# TV2 - Down Converted SD Signal?



## js0873 (Apr 18, 2005)

Yesterday I had a 942 installed on my 4:3 aspect 36" HDTV, replacing a 510 that had previously been used there. I connected the TV via component outputs and put the 942 in single user mode, so that I could use PIP and record something and watch something else. However, I had 2 problems I couldn't resolve. First, I couldn't get the letter boxing resolved to my satisfaction, despite playing with all of the aspect modes and resolutions. I either had postage stamping on SDTV channels and letter boxing on the HDTVs, or I could zoom in but I'd lose portions of the guide displays and other channel info like rolling tickers, etc. The other problem was that SDTV (like Fox News) wasn't nearly as clear and sharp as my 510 had provided, since I believe the 942 downconverts those signals, at least on the component outputs. To make a long story short, I went back to the 510. After that, though, I talked to a tech and he suggested using the composite outputs supplied for TV2, and only switching to component inputs on my TV whenever I truly wanted to watch an HDTV signal in true HDTV. I had never thought about doing that, and that might be a great solution for me. My question is this. Is the signal supplied via composite on TV2 the exact same type of signal that my 510 supplies today, or is all programming that is non-HDTV downconverted, like Fox News as an example? Basically, will the TV2 outputs have just as clear and sharp of a picture as my 510 has today?


----------



## Jon Spackman (Feb 7, 2005)

I had a 510 and a 942 at the same time a while back and I think the 942 does a fine job. I think the issue you are having with respect to using component is because your tv is seeing a 1080i source even though you might have the 942 on an SD channel. The 942 outputs a 1080i signal no matter what channel its on (assuming you have it set to 1080i). Have you tried 4X3 #1 and 4X3 #2? Are they giving you the same effects?

I think that using the composite output for your regular viewing and component for HD will be a good solution if you don't mind switching back and forth.

Jon


----------



## js0873 (Apr 18, 2005)

INFORMATION GIVEN >>
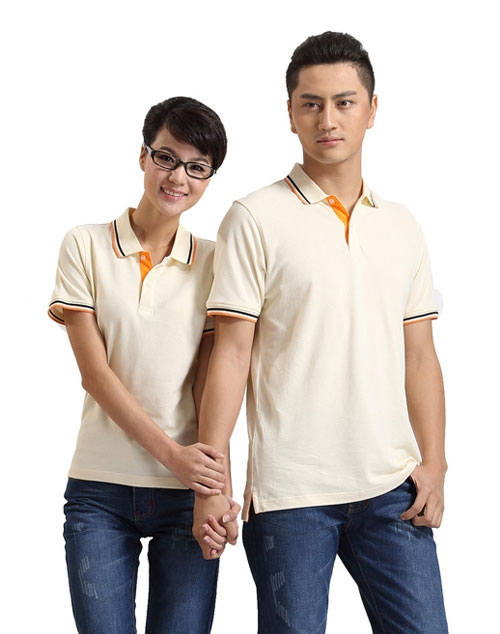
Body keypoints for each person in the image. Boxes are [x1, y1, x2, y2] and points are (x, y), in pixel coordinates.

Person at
---
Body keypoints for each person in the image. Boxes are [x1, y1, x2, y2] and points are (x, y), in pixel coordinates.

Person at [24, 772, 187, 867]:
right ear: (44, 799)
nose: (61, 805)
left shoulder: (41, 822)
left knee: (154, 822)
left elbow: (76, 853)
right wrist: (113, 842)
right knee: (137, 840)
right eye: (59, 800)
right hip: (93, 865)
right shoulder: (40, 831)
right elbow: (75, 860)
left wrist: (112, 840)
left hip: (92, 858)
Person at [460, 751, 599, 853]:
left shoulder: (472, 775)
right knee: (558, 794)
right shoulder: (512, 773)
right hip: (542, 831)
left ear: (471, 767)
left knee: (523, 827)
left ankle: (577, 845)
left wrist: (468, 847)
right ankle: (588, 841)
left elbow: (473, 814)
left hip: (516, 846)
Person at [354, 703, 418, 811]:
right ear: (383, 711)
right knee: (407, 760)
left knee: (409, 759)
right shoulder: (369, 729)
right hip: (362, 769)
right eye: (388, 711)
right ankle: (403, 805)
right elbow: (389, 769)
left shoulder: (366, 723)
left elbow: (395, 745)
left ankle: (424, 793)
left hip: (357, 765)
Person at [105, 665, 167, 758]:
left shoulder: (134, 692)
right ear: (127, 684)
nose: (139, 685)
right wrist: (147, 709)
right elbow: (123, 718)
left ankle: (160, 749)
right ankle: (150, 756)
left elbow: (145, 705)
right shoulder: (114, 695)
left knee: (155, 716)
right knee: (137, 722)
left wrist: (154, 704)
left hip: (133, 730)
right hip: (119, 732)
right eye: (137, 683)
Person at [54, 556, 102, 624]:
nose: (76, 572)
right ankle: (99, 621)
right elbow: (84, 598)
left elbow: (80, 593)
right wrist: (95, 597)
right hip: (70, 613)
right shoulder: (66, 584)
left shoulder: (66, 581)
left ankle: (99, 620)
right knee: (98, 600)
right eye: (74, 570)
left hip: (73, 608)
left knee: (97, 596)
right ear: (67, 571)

QUESTIONS ON THE MATERIAL >>
1. Reproduce the passage of the forum thread on the 942 receiver, starting at "I had a 510" and ending at "back and forth.".
2. In the forum thread on the 942 receiver, what signal does Jon Spackman say the 942 outputs no matter what channel it is on, assuming it is set to 1080i?
The material above is not required.

ANSWERS TO THE PROBLEMS >>
1.
I had a 510 and a 942 at the same time a while back and I think the 942 does a fine job. I think the issue you are having with respect to using component is because your tv is seeing a 1080i source even though you might have the 942 on an SD channel. The 942 outputs a 1080i signal no matter what channel its on (assuming you have it set to 1080i). Have you tried 4X3 #1 and 4X3 #2? Are they giving you the same effects?

I think that using the composite output for your regular viewing and component for HD will be a good solution if you don't mind switching back and forth.

2. A 1080i signal.